# Lagrangian invariance under infinitesimal transformations

1. Feb 12, 2016

### ShayanJ

This is my second term in my master's and one of the courses I've taken is QFT1 which is basically only QED.
In the last class, the professor said the Klein-Gordon Lagrangian has a global symmetry under elements of U(1). Then he assumed the transformation parameter is infinitesimal and , under the assumption that the first order transformation leaves the Lagrangian invariant, derived a conserved current.
Now it seems to me that because the Lagrangian is invariant under a finite transformation, and the terms in the Taylor expansion with different orders of parameter are linearly independent, the Lagrangian should also be invariant under each term of the Taylor expansion separately and there should be a conserved current associated to every order.
But when I explained the above line of reasoning to the professor, he said there may be anomalies or something like this. It was really vague actually and I didn't understand what he said. But I figured the above line of reasoning can't go wrong in the case of U(1) so whatever he meant must apply to other symmetry groups. Because for those groups the transformations are done by matrices and the Taylor expansion of matrices is not very straightforward. But still I can't understand what can go wrong.
Can anybody explain further?

PROVIDED INFORMATION:

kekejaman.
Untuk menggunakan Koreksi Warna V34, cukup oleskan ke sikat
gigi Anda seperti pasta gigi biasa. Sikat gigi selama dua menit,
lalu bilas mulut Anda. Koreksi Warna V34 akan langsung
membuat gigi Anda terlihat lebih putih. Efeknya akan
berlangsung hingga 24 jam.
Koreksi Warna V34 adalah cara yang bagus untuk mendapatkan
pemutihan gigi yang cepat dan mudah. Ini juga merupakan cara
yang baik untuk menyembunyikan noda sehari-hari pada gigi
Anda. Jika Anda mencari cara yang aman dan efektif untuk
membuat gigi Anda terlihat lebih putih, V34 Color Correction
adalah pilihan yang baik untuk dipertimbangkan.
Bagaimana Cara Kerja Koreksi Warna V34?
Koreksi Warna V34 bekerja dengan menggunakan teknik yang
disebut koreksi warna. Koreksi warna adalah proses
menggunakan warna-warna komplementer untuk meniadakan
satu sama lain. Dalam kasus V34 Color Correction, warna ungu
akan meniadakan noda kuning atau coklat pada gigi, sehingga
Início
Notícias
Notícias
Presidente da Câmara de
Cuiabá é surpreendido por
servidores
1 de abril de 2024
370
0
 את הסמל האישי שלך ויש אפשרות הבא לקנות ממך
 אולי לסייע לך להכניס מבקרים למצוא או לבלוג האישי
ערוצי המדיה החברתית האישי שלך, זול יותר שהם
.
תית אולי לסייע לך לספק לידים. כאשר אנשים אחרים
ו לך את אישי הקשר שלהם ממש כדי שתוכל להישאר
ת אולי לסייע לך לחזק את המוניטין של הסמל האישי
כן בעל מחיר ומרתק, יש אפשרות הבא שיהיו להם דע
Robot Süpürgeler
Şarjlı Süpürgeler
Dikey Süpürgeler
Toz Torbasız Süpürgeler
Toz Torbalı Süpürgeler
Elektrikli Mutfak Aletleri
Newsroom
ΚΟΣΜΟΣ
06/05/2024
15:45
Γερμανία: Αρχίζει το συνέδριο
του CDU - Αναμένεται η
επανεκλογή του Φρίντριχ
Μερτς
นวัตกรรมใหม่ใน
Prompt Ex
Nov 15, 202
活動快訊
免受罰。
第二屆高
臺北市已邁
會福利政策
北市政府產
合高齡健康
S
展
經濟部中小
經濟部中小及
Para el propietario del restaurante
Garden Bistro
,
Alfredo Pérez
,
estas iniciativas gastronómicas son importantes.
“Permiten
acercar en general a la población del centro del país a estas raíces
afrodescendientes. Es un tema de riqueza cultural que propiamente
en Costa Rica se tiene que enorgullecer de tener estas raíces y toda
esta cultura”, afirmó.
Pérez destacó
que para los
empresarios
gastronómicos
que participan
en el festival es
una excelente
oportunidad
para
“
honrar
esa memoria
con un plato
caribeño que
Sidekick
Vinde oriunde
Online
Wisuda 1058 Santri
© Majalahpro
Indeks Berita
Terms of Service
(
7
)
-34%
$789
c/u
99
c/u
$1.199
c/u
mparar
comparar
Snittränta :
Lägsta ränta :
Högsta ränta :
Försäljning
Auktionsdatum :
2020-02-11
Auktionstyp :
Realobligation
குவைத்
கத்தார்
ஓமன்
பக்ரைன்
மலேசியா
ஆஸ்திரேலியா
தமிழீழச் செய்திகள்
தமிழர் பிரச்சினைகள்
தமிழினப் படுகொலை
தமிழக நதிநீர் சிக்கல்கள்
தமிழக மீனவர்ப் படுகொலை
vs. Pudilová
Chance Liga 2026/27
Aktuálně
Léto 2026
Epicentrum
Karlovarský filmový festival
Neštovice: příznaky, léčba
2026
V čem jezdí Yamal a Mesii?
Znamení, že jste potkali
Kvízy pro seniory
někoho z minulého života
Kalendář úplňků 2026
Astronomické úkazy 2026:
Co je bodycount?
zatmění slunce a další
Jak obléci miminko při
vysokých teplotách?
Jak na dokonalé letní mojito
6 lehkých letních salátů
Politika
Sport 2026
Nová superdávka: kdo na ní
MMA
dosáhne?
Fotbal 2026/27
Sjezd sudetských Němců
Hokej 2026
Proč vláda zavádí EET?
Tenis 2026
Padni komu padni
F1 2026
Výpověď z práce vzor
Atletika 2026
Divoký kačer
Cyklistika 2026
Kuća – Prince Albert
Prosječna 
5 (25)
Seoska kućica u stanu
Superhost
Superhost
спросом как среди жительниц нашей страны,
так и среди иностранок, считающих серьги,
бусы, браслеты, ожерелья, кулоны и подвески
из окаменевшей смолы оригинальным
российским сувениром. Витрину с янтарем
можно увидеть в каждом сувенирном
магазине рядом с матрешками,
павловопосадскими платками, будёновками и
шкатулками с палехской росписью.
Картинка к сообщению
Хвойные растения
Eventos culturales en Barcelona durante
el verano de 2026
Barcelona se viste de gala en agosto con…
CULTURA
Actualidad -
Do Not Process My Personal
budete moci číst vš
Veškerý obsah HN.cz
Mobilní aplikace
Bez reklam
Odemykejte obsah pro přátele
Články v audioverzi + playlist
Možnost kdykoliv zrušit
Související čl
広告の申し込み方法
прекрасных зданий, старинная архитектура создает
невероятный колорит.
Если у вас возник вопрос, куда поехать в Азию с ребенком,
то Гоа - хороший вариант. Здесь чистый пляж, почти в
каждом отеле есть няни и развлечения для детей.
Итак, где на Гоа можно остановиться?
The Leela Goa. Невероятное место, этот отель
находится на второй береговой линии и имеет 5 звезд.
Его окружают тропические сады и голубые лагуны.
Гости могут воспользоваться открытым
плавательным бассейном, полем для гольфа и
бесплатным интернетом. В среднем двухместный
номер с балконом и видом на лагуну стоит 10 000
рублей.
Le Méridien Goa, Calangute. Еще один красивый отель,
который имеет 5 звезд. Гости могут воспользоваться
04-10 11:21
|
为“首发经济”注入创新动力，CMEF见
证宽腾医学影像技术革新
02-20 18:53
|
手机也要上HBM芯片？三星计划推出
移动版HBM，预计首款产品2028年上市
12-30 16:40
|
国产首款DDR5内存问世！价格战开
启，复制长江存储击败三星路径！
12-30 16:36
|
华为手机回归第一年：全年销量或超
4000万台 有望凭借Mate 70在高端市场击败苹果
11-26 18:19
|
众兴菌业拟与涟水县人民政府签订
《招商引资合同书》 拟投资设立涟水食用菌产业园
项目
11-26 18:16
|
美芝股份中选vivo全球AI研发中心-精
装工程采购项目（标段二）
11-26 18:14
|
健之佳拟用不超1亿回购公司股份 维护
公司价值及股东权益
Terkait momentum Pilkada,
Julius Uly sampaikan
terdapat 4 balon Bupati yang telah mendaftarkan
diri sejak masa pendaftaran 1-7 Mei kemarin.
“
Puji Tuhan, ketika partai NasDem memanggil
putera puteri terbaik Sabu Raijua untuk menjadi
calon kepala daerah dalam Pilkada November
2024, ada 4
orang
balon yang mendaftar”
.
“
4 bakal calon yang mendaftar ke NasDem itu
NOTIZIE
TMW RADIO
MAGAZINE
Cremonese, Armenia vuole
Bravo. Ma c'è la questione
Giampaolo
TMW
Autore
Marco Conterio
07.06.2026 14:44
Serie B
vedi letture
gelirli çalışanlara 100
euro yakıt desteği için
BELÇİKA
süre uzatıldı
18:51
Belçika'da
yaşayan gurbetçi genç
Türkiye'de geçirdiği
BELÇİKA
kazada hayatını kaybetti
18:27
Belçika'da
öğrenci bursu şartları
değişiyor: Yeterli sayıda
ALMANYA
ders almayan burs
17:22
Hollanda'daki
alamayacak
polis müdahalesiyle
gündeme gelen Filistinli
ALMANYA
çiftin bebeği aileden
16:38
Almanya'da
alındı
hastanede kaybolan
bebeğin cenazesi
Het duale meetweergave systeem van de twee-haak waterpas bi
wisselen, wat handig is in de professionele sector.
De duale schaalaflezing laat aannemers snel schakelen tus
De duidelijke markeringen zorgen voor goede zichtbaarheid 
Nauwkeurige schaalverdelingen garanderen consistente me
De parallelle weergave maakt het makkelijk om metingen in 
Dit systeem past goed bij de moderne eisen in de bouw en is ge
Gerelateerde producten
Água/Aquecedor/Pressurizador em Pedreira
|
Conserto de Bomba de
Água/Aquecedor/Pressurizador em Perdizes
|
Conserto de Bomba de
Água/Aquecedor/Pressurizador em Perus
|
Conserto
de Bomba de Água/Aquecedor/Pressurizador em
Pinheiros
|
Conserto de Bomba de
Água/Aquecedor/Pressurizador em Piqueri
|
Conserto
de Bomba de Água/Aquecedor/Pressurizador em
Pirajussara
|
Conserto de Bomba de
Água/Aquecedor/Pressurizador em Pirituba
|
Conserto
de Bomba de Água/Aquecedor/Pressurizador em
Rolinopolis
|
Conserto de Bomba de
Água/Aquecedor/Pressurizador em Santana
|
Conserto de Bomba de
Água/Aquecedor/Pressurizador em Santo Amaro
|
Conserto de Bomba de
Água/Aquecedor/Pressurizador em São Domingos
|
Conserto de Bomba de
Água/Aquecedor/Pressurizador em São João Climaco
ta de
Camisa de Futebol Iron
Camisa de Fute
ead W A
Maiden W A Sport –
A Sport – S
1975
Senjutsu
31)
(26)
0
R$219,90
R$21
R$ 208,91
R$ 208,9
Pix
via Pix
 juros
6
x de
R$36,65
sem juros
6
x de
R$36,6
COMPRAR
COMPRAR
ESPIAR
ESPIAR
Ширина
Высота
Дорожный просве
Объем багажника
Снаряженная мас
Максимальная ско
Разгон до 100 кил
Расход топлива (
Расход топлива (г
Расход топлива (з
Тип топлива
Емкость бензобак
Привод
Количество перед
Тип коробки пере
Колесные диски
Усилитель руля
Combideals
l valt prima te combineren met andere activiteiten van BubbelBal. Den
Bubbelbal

TASK ITEM:
Repeat word for word the stretch of the Lagrangian invariance post from "In the last" through "a conserved current.". The items have no connection to the post on Lagrangian invariance.

ANSWER TO THIS TASK:
In the last class, the professor said the Klein-Gordon Lagrangian has a global symmetry under elements of U(1). Then he assumed the transformation parameter is infinitesimal and , under the assumption that the first order transformation leaves the Lagrangian invariant, derived a conserved current.